3. The fiber laser of claim 2, wherein each of the first and second Bragg gratings comprises an optical fiber Bragg grating or a polymer Bragg grating.

4. The fiber laser of claim 2, wherein the first and second resonators further comprise at least one translator stage straining the first and second Bragg gratings.

5. The fiber laser of claim 2, wherein the first and second resonators comprise first and second stabilizing light sources supplying stabilizing laser beams respectively stabilizing the laser beams having the first wavelength and the second wavelength, and first and second resonant couplers connecting the first and second stabilizing light sources to the second and third optical fibers, respectively.

6. The fiber laser of claim 5, wherein the first and second stabilizing light sources comprise a Fabry-Perot laser diode.

7. The fiber laser of claim 5, further comprising first and second isolators respectively formed between the first stabilizing light source and the first resonant coupler and between the second stabilizing light source and the second resonant coupler.

8. The substrate heating unit of claim 1, wherein the coupler comprises any one of a 3 dB coupler, an optical fiber coupler, a waveguide coupler, and a multi mode interference coupler.

9. The substrate heating unit of claim 1, wherein the light source comprises a first optical fiber connected to the coupler, a pump light source supplying a pump light to the first optical fiber, and an output terminal outputting the laser beams having the first and second wavelengths fed back from the coupler.
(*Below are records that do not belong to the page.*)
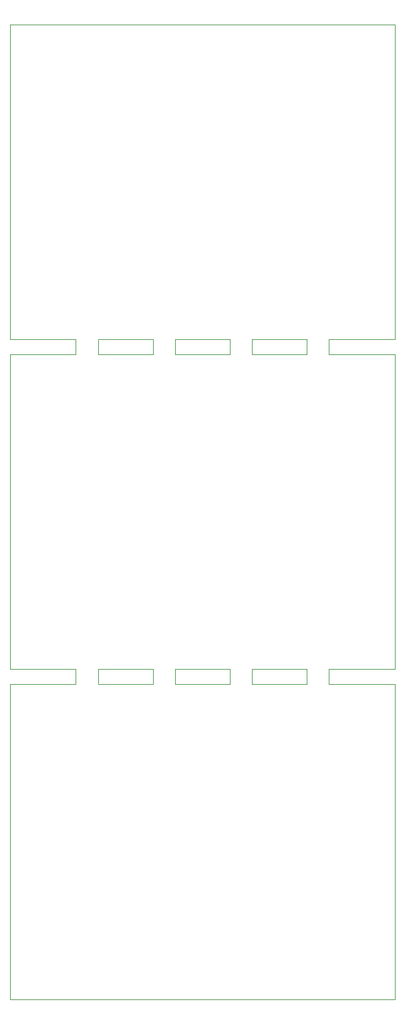
<source format=gbr>
%TF.GenerationSoftware,KiCad,Pcbnew,7.0.9*%
%TF.CreationDate,2024-06-08T14:56:11-04:00*%
%TF.ProjectId,IO-Panel,494f2d50-616e-4656-9c2e-6b696361645f,rev?*%
%TF.SameCoordinates,Original*%
%TF.FileFunction,Profile,NP*%
%FSLAX46Y46*%
G04 Gerber Fmt 4.6, Leading zero omitted, Abs format (unit mm)*
G04 Created by KiCad (PCBNEW 7.0.9) date 2024-06-08 14:56:11*
%MOMM*%
%LPD*%
G01*
G04 APERTURE LIST*
%TA.AperFunction,Profile*%
%ADD10C,0.100000*%
%TD*%
G04 APERTURE END LIST*
D10*
X144827500Y-108600000D02*
X144827500Y-107601000D01*
X134482500Y-107599000D02*
X134482500Y-106600000D01*
X162517500Y-63301500D02*
X162517500Y-64300000D01*
X165517500Y-107599000D02*
X165517500Y-106600000D01*
X155172500Y-106600000D02*
X162517500Y-106600000D01*
X174362500Y-106600000D02*
X174362500Y-64300000D01*
X134482500Y-106600000D02*
X141827500Y-106600000D01*
X122637500Y-64300000D02*
X122637500Y-106600000D01*
X144827500Y-63299500D02*
X144827500Y-62300000D01*
X131482500Y-63299500D02*
X131482500Y-63301500D01*
X144827500Y-62300000D02*
X152172500Y-62300000D01*
X131482500Y-108600000D02*
X122637500Y-108600000D01*
X174362500Y-62300000D02*
X174362500Y-20000000D01*
X141827500Y-107601000D02*
X141827500Y-108600000D01*
X155172500Y-107601000D02*
X155172500Y-107599000D01*
X174362500Y-150900000D02*
X174362500Y-108600000D01*
X141827500Y-107599000D02*
X141827500Y-107601000D01*
X174362500Y-20000000D02*
X122637500Y-20000000D01*
X131482500Y-62300000D02*
X131482500Y-63299500D01*
X144827500Y-107599000D02*
X144827500Y-106600000D01*
X144827500Y-63301500D02*
X144827500Y-63299500D01*
X152172500Y-63299500D02*
X152172500Y-63301500D01*
X131482500Y-63301500D02*
X131482500Y-64300000D01*
X144827500Y-64300000D02*
X144827500Y-63301500D01*
X144827500Y-106600000D02*
X152172500Y-106600000D01*
X122637500Y-150900000D02*
X174362500Y-150900000D01*
X155172500Y-63301500D02*
X155172500Y-63299500D01*
X162517500Y-64300000D02*
X155172500Y-64300000D01*
X152172500Y-62300000D02*
X152172500Y-63299500D01*
X152172500Y-107599000D02*
X152172500Y-107601000D01*
X134482500Y-62300000D02*
X141827500Y-62300000D01*
X165517500Y-63301500D02*
X165517500Y-63299500D01*
X141827500Y-64300000D02*
X134482500Y-64300000D01*
X174362500Y-64300000D02*
X165517500Y-64300000D01*
X141827500Y-63301500D02*
X141827500Y-64300000D01*
X131482500Y-64300000D02*
X122637500Y-64300000D01*
X155172500Y-62300000D02*
X162517500Y-62300000D01*
X134482500Y-63301500D02*
X134482500Y-63299500D01*
X131482500Y-106600000D02*
X131482500Y-107599000D01*
X134482500Y-63299500D02*
X134482500Y-62300000D01*
X155172500Y-108600000D02*
X155172500Y-107601000D01*
X152172500Y-107601000D02*
X152172500Y-108600000D01*
X165517500Y-64300000D02*
X165517500Y-63301500D01*
X122637500Y-106600000D02*
X131482500Y-106600000D01*
X162517500Y-106600000D02*
X162517500Y-107599000D01*
X141827500Y-62300000D02*
X141827500Y-63299500D01*
X152172500Y-64300000D02*
X144827500Y-64300000D01*
X141827500Y-106600000D02*
X141827500Y-107599000D01*
X131482500Y-107601000D02*
X131482500Y-108600000D01*
X165517500Y-62300000D02*
X174362500Y-62300000D01*
X155172500Y-64300000D02*
X155172500Y-63301500D01*
X162517500Y-108600000D02*
X155172500Y-108600000D01*
X152172500Y-106600000D02*
X152172500Y-107599000D01*
X162517500Y-62300000D02*
X162517500Y-63299500D01*
X122637500Y-62300000D02*
X131482500Y-62300000D01*
X134482500Y-64300000D02*
X134482500Y-63301500D01*
X152172500Y-63301500D02*
X152172500Y-64300000D01*
X162517500Y-63299500D02*
X162517500Y-63301500D01*
X141827500Y-108600000D02*
X134482500Y-108600000D01*
X162517500Y-107599000D02*
X162517500Y-107601000D01*
X165517500Y-63299500D02*
X165517500Y-62300000D01*
X165517500Y-106600000D02*
X174362500Y-106600000D01*
X174362500Y-108600000D02*
X165517500Y-108600000D01*
X134482500Y-108600000D02*
X134482500Y-107601000D01*
X165517500Y-107601000D02*
X165517500Y-107599000D01*
X134482500Y-107601000D02*
X134482500Y-107599000D01*
X165517500Y-108600000D02*
X165517500Y-107601000D01*
X131482500Y-107599000D02*
X131482500Y-107601000D01*
X122637500Y-20000000D02*
X122637500Y-62300000D01*
X162517500Y-107601000D02*
X162517500Y-108600000D01*
X122637500Y-108600000D02*
X122637500Y-150900000D01*
X152172500Y-108600000D02*
X144827500Y-108600000D01*
X141827500Y-63299500D02*
X141827500Y-63301500D01*
X144827500Y-107601000D02*
X144827500Y-107599000D01*
X155172500Y-107599000D02*
X155172500Y-106600000D01*
X155172500Y-63299500D02*
X155172500Y-62300000D01*
M02*

</source>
10. The substrate heating unit of claim 9, wherein the light source further comprises an input coupler coupling the pump light source and the first optical fiber, and an output coupler coupling the output terminal and the first optical fiber.

11. The fiber laser of claim 10, wherein the first optical fiber is formed in a circular ring shape connecting the output coupler, the input coupler and the coupler.

12. The fiber laser of claim 11, wherein the light source further comprises at least one isolator filtering the pump light delivered from the input coupler to the output coupler in the optical fiber.

13. The fiber laser of claim 1, wherein the light source comprises a first optical fiber connected to the coupler, and a semiconductor optical amplifier formed in the first optical fiber.